┌─ EXTRACTED MATERIAL

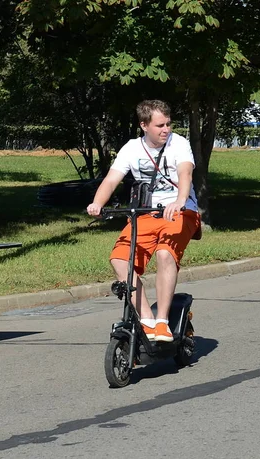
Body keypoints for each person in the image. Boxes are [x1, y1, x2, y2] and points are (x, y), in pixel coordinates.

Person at [87, 99, 201, 342]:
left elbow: (185, 174)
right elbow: (110, 180)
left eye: (168, 124)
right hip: (146, 213)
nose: (166, 129)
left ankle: (163, 323)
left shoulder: (179, 143)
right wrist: (97, 203)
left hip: (180, 212)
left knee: (164, 254)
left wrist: (179, 200)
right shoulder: (131, 148)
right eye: (160, 125)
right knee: (119, 260)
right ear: (144, 125)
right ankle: (147, 319)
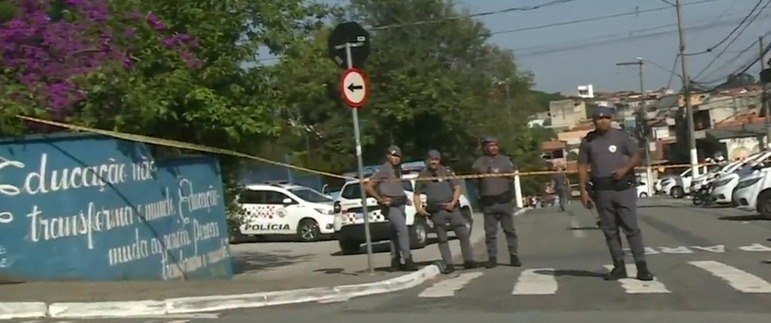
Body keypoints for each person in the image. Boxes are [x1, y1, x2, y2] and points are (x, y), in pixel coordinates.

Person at [577, 106, 654, 281]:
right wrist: (583, 191)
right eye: (599, 117)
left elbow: (636, 155)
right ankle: (619, 266)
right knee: (610, 230)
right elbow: (582, 166)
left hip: (623, 188)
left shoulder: (621, 137)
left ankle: (642, 267)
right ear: (593, 120)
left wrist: (625, 168)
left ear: (611, 119)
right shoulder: (588, 141)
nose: (603, 120)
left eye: (606, 117)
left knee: (631, 228)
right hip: (602, 190)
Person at [414, 150, 476, 274]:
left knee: (463, 234)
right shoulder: (423, 175)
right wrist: (419, 208)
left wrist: (453, 202)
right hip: (437, 211)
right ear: (427, 160)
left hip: (452, 208)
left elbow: (458, 188)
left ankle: (469, 260)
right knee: (442, 239)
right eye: (431, 159)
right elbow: (417, 194)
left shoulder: (446, 171)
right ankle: (448, 264)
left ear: (439, 160)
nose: (433, 162)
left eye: (436, 159)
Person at [365, 145, 417, 272]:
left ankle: (395, 261)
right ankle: (407, 259)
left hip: (400, 203)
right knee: (403, 230)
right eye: (393, 155)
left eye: (398, 156)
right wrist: (380, 199)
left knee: (395, 233)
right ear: (388, 156)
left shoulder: (397, 169)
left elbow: (397, 187)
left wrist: (405, 198)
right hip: (391, 205)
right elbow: (369, 186)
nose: (396, 158)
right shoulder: (384, 169)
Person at [471, 137, 521, 268]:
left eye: (495, 145)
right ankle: (492, 258)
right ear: (485, 147)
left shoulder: (505, 160)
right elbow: (476, 183)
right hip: (489, 203)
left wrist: (510, 196)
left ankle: (514, 256)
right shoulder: (479, 163)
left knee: (509, 231)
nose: (493, 147)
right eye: (490, 145)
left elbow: (511, 178)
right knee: (490, 233)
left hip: (504, 201)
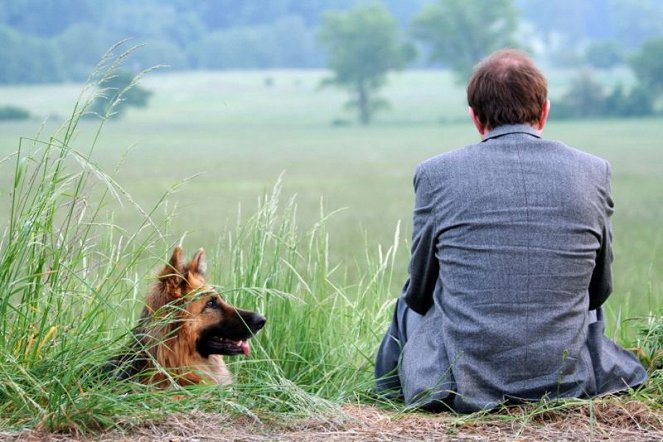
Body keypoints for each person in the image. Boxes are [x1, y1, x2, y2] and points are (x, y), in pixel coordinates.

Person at [374, 49, 646, 413]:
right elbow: (599, 290)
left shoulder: (435, 173)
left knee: (405, 304)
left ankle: (384, 399)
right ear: (544, 112)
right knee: (583, 300)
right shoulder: (594, 171)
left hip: (464, 386)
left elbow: (420, 292)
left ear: (475, 118)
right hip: (571, 378)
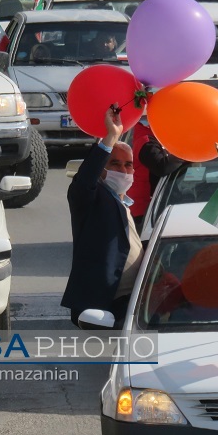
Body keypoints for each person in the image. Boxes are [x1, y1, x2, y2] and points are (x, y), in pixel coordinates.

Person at [62, 106, 143, 328]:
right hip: (104, 306)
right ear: (102, 169)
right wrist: (110, 138)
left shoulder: (124, 203)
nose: (123, 170)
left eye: (128, 165)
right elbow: (85, 180)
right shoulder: (91, 198)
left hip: (134, 302)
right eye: (114, 164)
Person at [130, 117, 184, 233]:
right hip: (145, 211)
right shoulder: (145, 140)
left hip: (160, 206)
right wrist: (186, 152)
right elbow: (162, 166)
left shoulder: (157, 138)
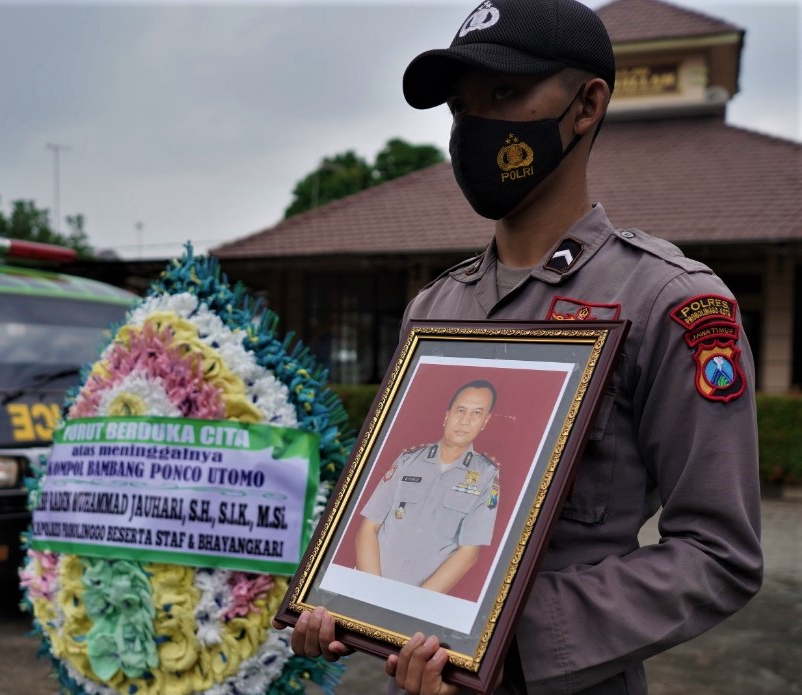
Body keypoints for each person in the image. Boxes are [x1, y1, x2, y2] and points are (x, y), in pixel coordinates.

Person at [273, 0, 763, 693]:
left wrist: (509, 637)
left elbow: (719, 553)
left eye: (505, 94)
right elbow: (383, 498)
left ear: (587, 105)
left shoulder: (667, 299)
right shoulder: (436, 306)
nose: (475, 128)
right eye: (461, 107)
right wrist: (343, 605)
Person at [356, 380, 500, 594]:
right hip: (366, 586)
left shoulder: (487, 475)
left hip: (421, 601)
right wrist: (372, 590)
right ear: (447, 416)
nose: (465, 421)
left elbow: (469, 553)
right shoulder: (407, 461)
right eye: (461, 410)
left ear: (485, 422)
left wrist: (416, 602)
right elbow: (369, 527)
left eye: (476, 414)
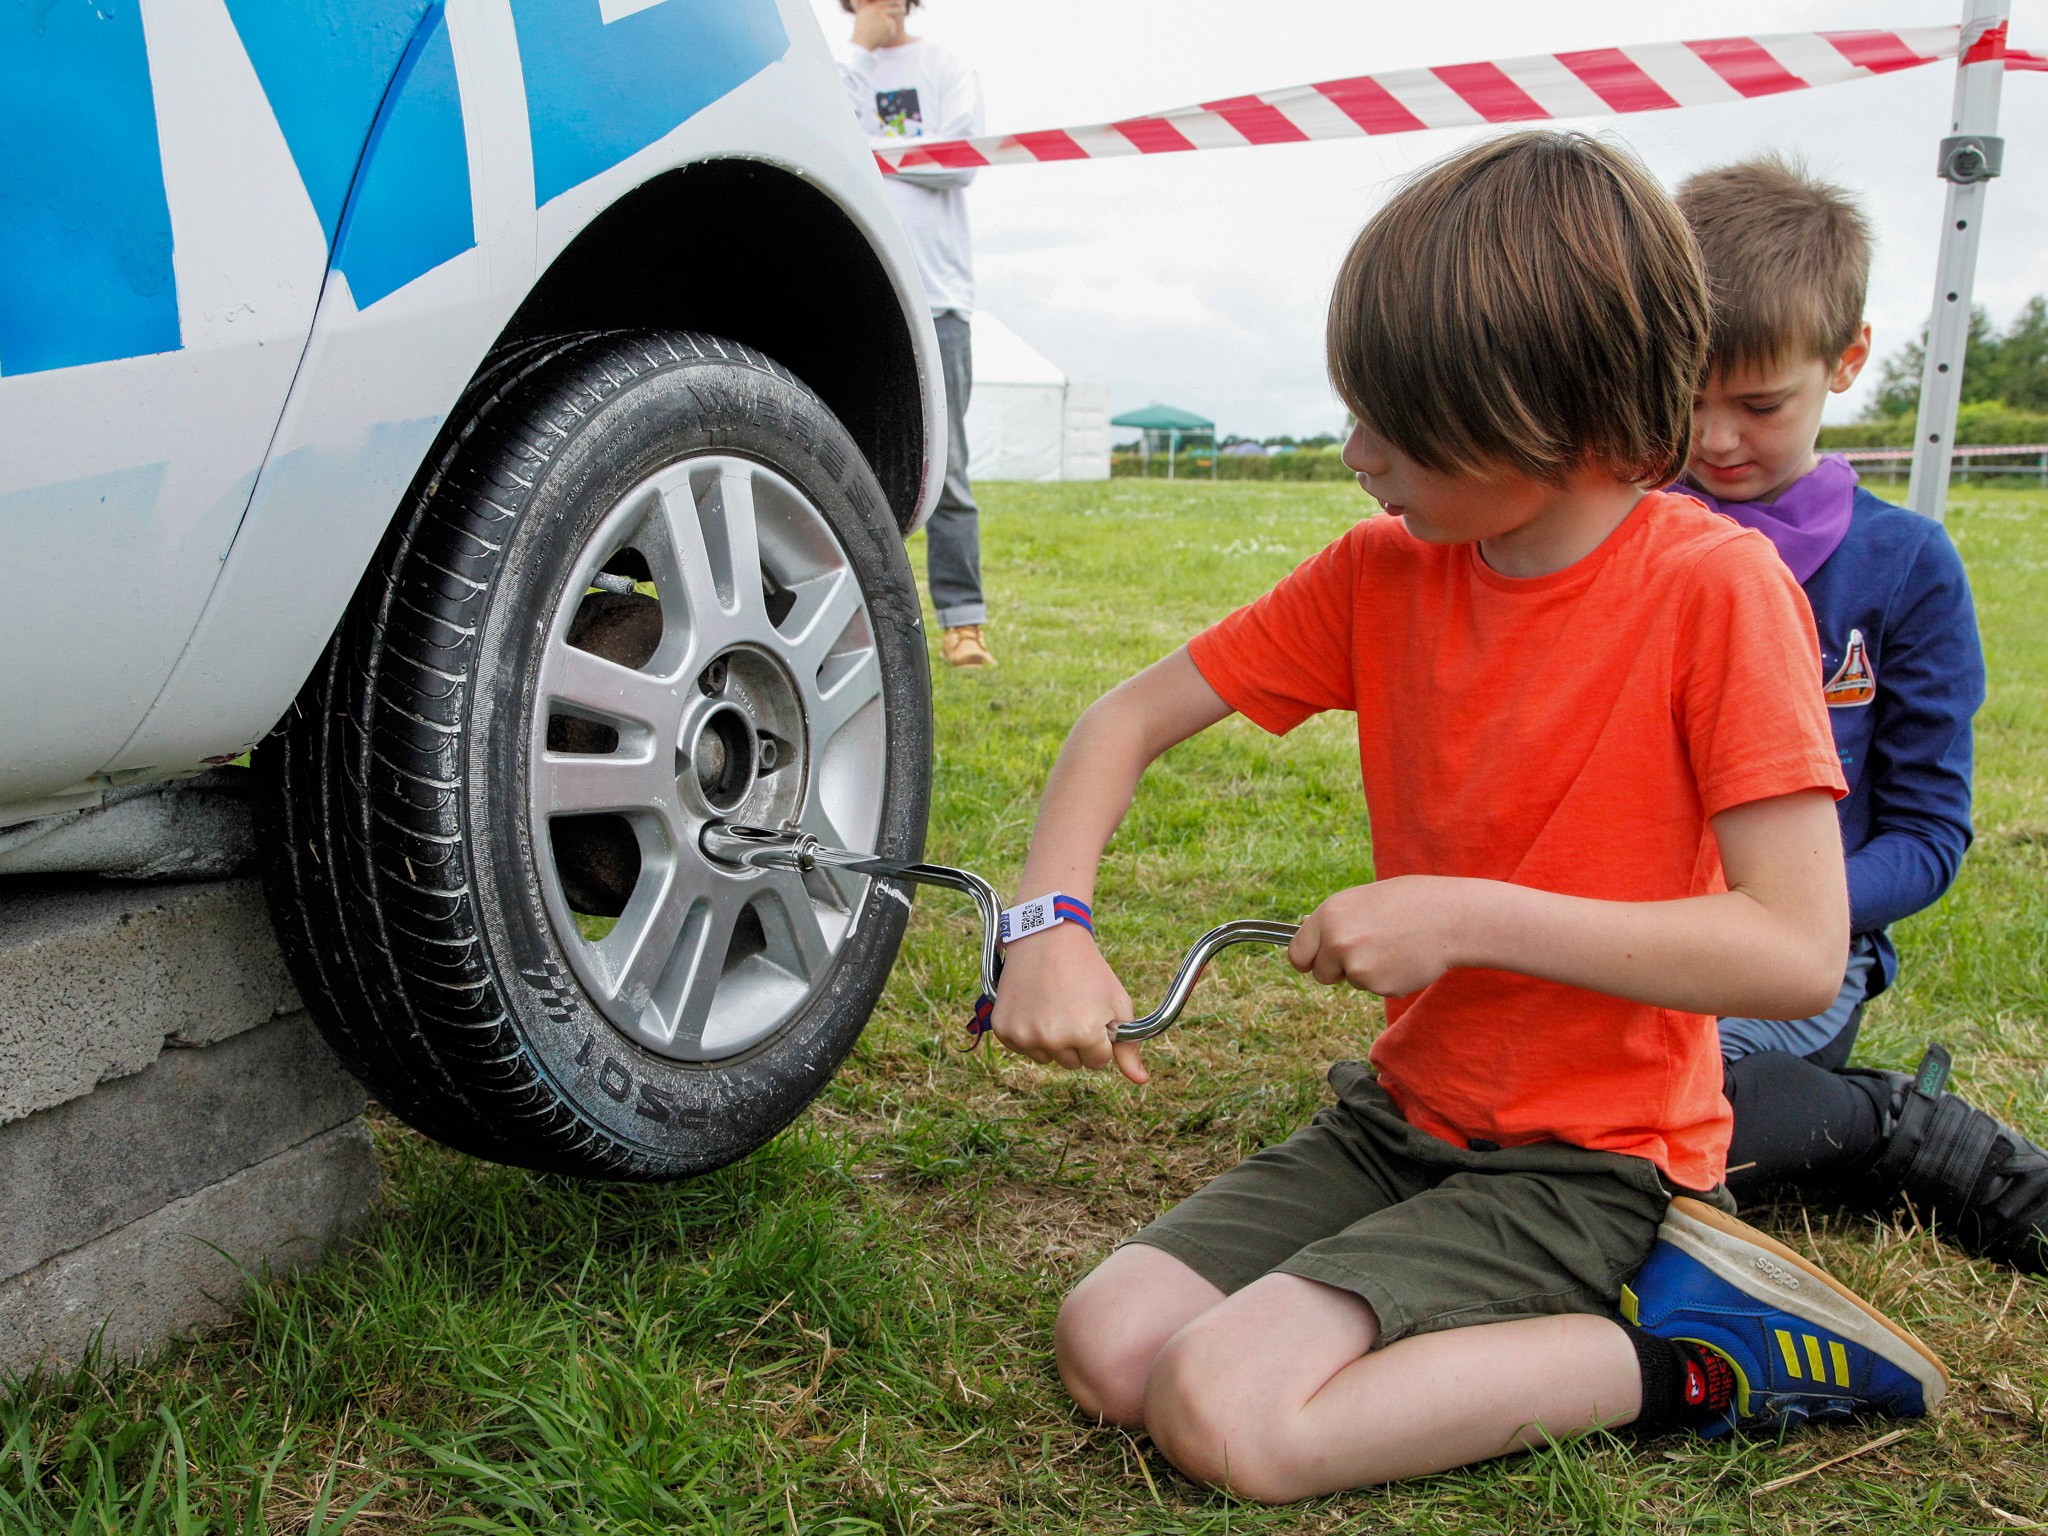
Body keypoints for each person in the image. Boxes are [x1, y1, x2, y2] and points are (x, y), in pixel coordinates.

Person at [986, 130, 1946, 1500]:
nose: (1355, 453)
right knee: (1111, 1346)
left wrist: (1468, 920)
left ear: (1562, 422)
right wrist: (1050, 924)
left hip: (1595, 1163)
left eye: (1401, 426)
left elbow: (1794, 950)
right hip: (1405, 1118)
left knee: (1227, 1416)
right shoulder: (1384, 570)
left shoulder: (1716, 594)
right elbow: (1122, 723)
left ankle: (1708, 1356)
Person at [1675, 157, 2047, 1273]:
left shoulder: (1905, 566)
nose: (1712, 438)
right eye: (1680, 395)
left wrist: (1790, 912)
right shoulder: (1620, 541)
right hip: (1617, 938)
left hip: (1794, 962)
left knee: (1646, 1099)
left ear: (1844, 362)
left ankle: (1904, 1132)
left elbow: (1929, 839)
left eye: (1756, 403)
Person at [836, 0, 995, 668]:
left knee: (946, 465)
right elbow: (820, 139)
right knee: (846, 463)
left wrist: (868, 153)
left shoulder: (945, 64)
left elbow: (958, 159)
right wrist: (856, 50)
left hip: (938, 299)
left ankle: (963, 624)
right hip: (855, 293)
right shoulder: (837, 66)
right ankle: (850, 627)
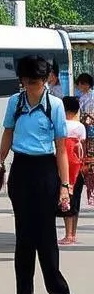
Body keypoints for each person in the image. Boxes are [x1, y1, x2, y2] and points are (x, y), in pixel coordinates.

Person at [0, 55, 86, 294]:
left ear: (45, 80)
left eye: (37, 82)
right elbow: (8, 133)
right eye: (28, 82)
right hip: (21, 170)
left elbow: (60, 148)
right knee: (24, 237)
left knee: (45, 237)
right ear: (21, 81)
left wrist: (65, 185)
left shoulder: (55, 105)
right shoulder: (15, 103)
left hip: (46, 170)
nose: (33, 87)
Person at [59, 96, 86, 246]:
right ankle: (73, 233)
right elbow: (83, 145)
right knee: (75, 200)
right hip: (78, 168)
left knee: (66, 199)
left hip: (65, 169)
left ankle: (67, 234)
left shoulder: (61, 125)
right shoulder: (80, 126)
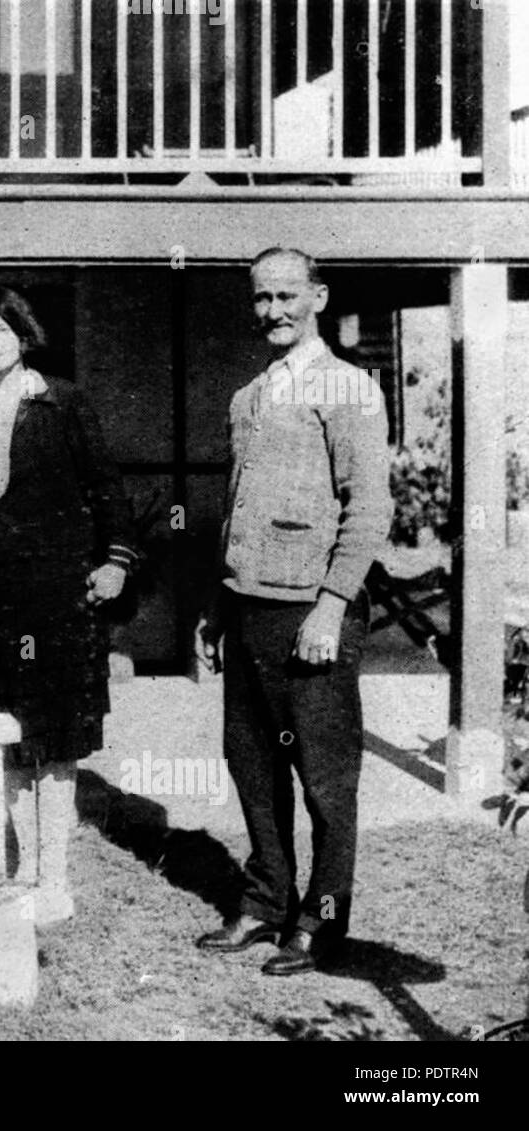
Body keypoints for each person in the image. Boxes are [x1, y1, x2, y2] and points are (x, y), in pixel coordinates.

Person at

└─

WORK REQUIRED:
The copy should run from the first line of the material above through the line with "right elbow: (417, 194)", repeated exactly and without pictures.

RESULT OF THE EXERCISE:
Body keypoints for each person in the image. Boxes are [x1, y1, x2, y2] and points are (x, y), in pixel coordinates.

Person at [87, 99, 201, 342]:
left elbow: (185, 174)
right elbow: (110, 180)
left eye: (168, 124)
right hip: (146, 213)
nose: (166, 129)
left ankle: (163, 323)
left shoulder: (179, 143)
right wrist: (97, 203)
left hip: (180, 212)
left knee: (164, 254)
left wrist: (179, 200)
right shoulder: (131, 148)
right eye: (160, 125)
right knee: (119, 260)
right ear: (144, 125)
right ankle: (147, 319)
Body keypoints for each person in the image. Boxes are [x1, y1, x2, y2] and points are (x, y), in pixel coordinates.

Person at [577, 106, 654, 281]:
right wrist: (583, 191)
right eye: (599, 117)
left elbow: (636, 155)
right ankle: (619, 266)
right knee: (610, 230)
right elbow: (582, 166)
left hip: (623, 188)
left shoulder: (621, 137)
left ankle: (642, 267)
right ear: (593, 120)
left wrist: (625, 168)
left ear: (611, 119)
right shoulder: (588, 141)
nose: (603, 120)
left eye: (606, 117)
left knee: (631, 228)
right hip: (602, 190)
Person at [414, 150, 476, 274]:
left knee: (463, 234)
right shoulder: (423, 175)
right wrist: (419, 208)
left wrist: (453, 202)
right hip: (437, 211)
right ear: (427, 160)
left hip: (452, 208)
left elbow: (458, 188)
left ankle: (469, 260)
right knee: (442, 239)
right eye: (431, 159)
right elbow: (417, 194)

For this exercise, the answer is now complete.